The Method of Generated Solutions
for Numerical Verification of ICE
Code
Amjidanutpan Ramanujam, Christopher
Sikorski, Todd Harman*
UUCS-07-006
School of Computing
University of Utah
Salt Lake City, UT 84112 USA
*Department of Mechanical Engineering
University of Utah
Salt Lake City, UT 84112 USA
Abstract
Method of Manufactured Solutions (MMS) is a widely used technique to verify convergence and possible coding errors in numerical algorithms. This method involves designing
analytical solutions satisfying the governing equations that are solved by the numerical algorithm. The solutions investigated by MMS may not resemble the physical solutions. In
order to overcome this limitation, we propose a new verification technique called Method
of Generated Solutions (MGS). The MGS method designs its analytical solutions by approximating or interpolating discrete data from the solver or data measurements from physical experiments. This can be achieved using appropriate mathematical techniques such as
spline interpolation or least-squares approximation.
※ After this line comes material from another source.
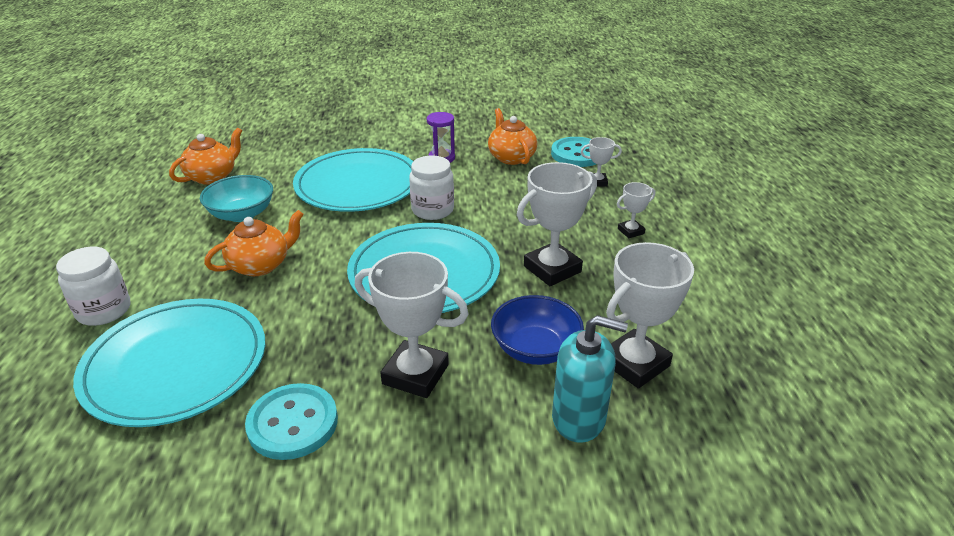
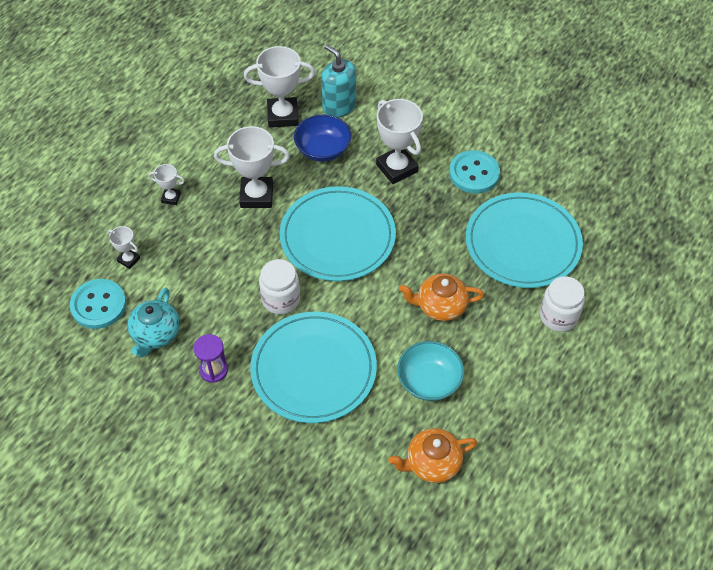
camera: 145 degrees left, 20 degrees up
orange teapot [488,108,537,165] -> turquoise teapot [127,288,180,357]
The analytical solutions obtained in
that way will closely resemble the physical solutions. Hence, the verification results based
on these analytical solutions will provide us with an accurate benchmark of the solver’s
capabilities. The proposed MGS method is implemented and utilized to verify ICE (Implicit, Continuous fluid, Eulerian), a semi-implicit finite volume solver, that simulates fluid
phenomena.
Floating point analysis of the time-stepping summations in the ICE algorithm was also
performed. The condition numbers of such summations are evaluated and possible use of
a corrective summation algorithm was explored.